FILM REVIEW: Shooting the Mafia

By VIEW editor Brian Pelan

Stark black and white images of Mafia victims dominate the documentary Shooting the Mafia.

The images are the work of Sicilian photographer Letizia Battaglia – a feisty Italian extrovert who proudly proclaims: “If people don’t like me they can fuck off. I’m going to live like this to my last breath.”

Letizia Battaglia

Battaglia is now 83-years of age but it doesn’t appear to have diminished her love of life.

British documentary film maker Kim Longinotto explores, not always successfully, her life and work.

We learn that Battaglia felt stifled and abused by Italy’s conservative society where women were expected to know their place. She picked up a camera at 40 years of age, and got a job as a photographer on a male-dominated newspaper. She quickly excelled at her work.

Unlike news values in our own part of the world, the scenes of bloody Mafia killings were openly captured by news crews in Italy and displayed across front pages.

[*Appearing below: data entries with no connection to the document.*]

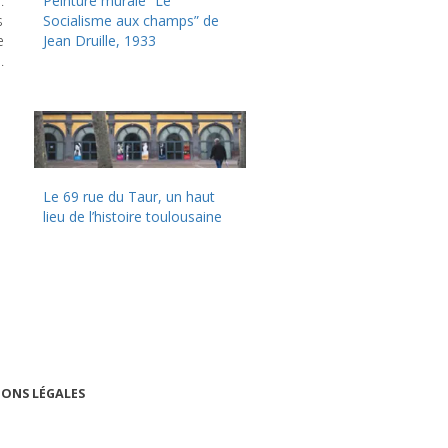
.
Peinture murale “Le
s
Socialisme aux champs” de
e
Jean Druille, 1933
.
Le 69 rue du Taur, un haut
lieu de l’histoire toulousaine
ONS LÉGALES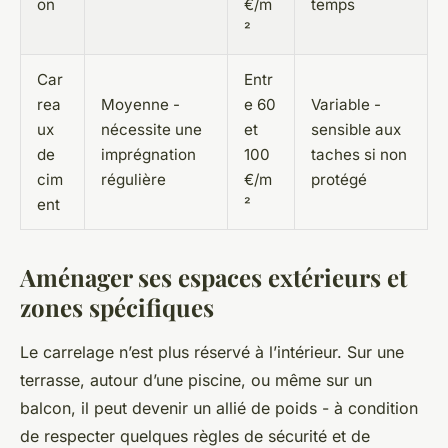
on
€/m
temps
²
Car
Entr
rea
Moyenne -
e 60
Variable -
ux
nécessite une
et
sensible aux
de
imprégnation
100
taches si non
cim
régulière
€/m
protégé
ent
²
Aménager ses espaces extérieurs et
zones spécifiques
Le carrelage n’est plus réservé à l’intérieur. Sur une
terrasse, autour d’une piscine, ou même sur un
balcon, il peut devenir un allié de poids - à condition
de respecter quelques règles de sécurité et de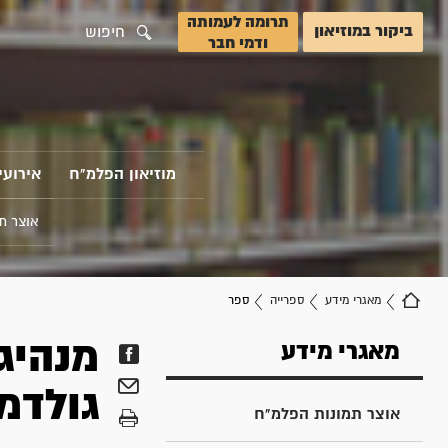
תרומה לעמותה
ביקור במוזיאון
חיפוש
ודמי חבר
מוזיאון הפלמ"ח
אירועי
אוצר ת
מאגרי מידע
ספרייה
ספר
מנהיג 
מאגרי מידע
גולדמ
אוצר תמונות הפלמ"ח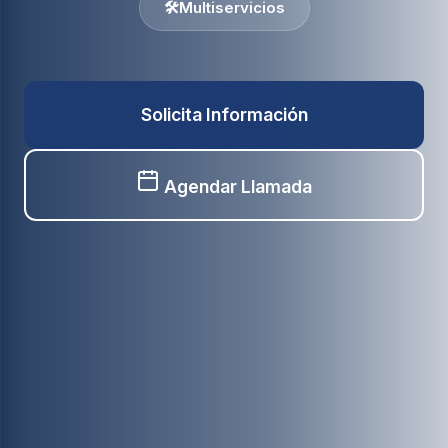
🛠️
Multiservicios
Solicita Información
Agendar Llamada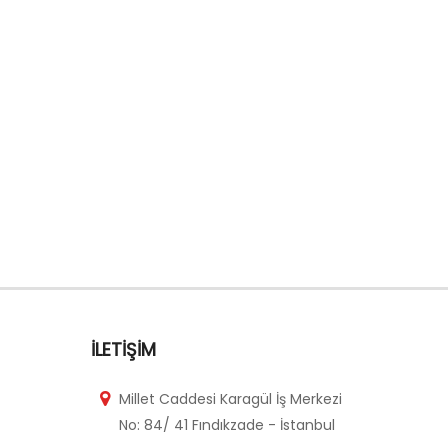
İLETIŞIM
Millet Caddesi Karagül İş Merkezi
No: 84/ 41 Fındıkzade - İstanbul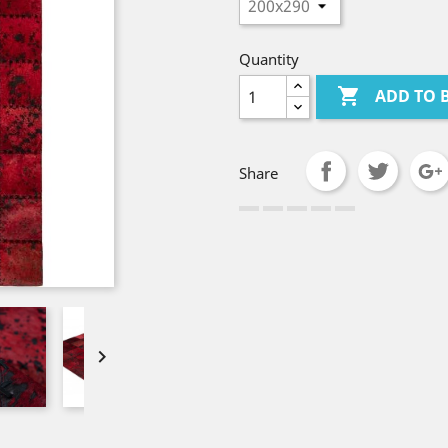
Quantity

ADD TO 
Share
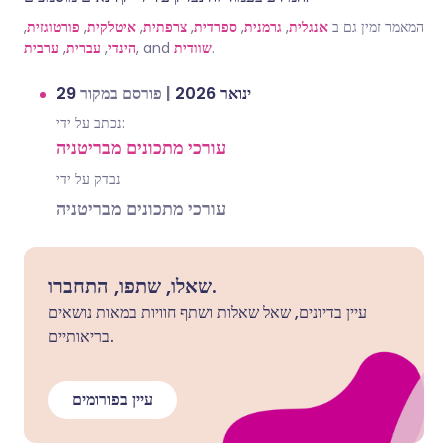
המאמר זמין גם ב
אנגלית
,
גרמנית
,
ספרדית
,
צרפתית
,
איטלקית
,
פורטוגזית
,
.
שוודית
, and
הינדי
,
עברית
,
ערבית
29 ינואר 2026
|
פורסם במקור
נכתב על ידי:
עורכי מתכונים מבריטניה
נבדק על ידי
עורכי מתכונים מבריטניה
שאלו, שתפו, התחברו.
עיין בדיונים, שאל שאלות ושתף חוויות במאות נושאים
בריאותיים.
עיין בפורומים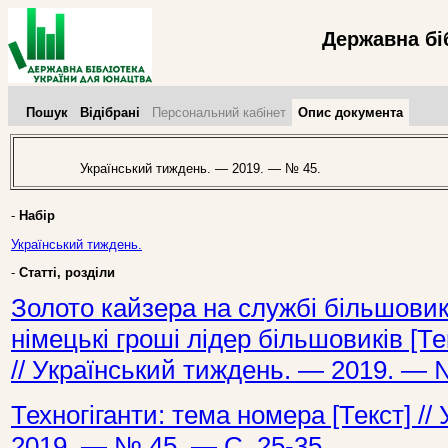
Державна бі
Пошук
Відібрані
Персональний кабінет
Опис документа
Український тиждень. — 2019. — № 45.
-
Набір
Український тиждень.
-
Статті, розділи
Золото кайзера на службі більшовик
німецькі гроші лідер більшовиків [Те
// Український тиждень. — 2019. — 
Техногіганти: тема номера [Текст] /
2019. — № 45. — С. 25-35.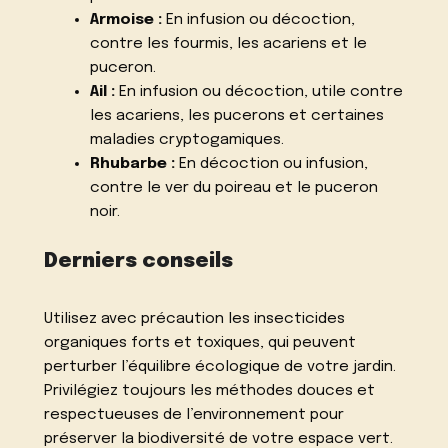
Armoise :
En infusion ou décoction,
contre les fourmis, les acariens et le
puceron.
Ail :
En infusion ou décoction, utile contre
les acariens, les pucerons et certaines
maladies cryptogamiques.
Rhubarbe :
En décoction ou infusion,
contre le ver du poireau et le puceron
noir.
Derniers conseils
Utilisez avec précaution les insecticides
organiques forts et toxiques, qui peuvent
perturber l’équilibre écologique de votre jardin.
Privilégiez toujours les méthodes douces et
respectueuses de l’environnement pour
préserver la biodiversité de votre espace vert.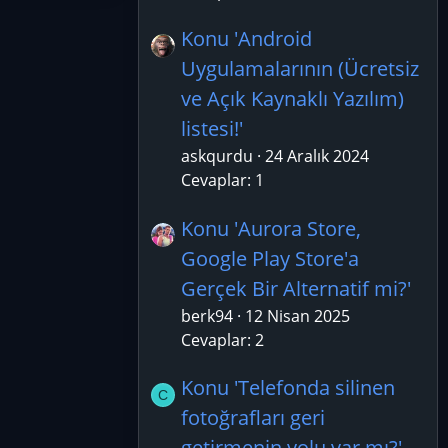
Konu 'Android
Uygulamalarının (Ücretsiz
ve Açık Kaynaklı Yazılım)
listesi!'
askqurdu
24 Aralık 2024
Cevaplar: 1
Konu 'Aurora Store,
Google Play Store'a
Gerçek Bir Alternatif mi?'
berk94
12 Nisan 2025
Cevaplar: 2
Konu 'Telefonda silinen
C
fotoğrafları geri
getirmenin yolu var mı?'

Battaglia says she hates these images and at times dreamt about burning her own negatives of people who were murdered by the mafia. “I hate when people see beauty in them,” she said. Whatever her feelings, she never did destroy of them and, I suspect, a part of her is proud of her work.

Running in tandem with her work as a photographer is also a concentration on her complicated love life. Past lovers are interviewed in the documentary and it’s obvious that their feelings for Battaglia have not been completely extinguised.

She chain-smokes throughout the documentary but hesitates many times to reveal more about herself.

It’s a fractured documentary but compelling. I would invite Letizia Battaglia to a dinner party anytime.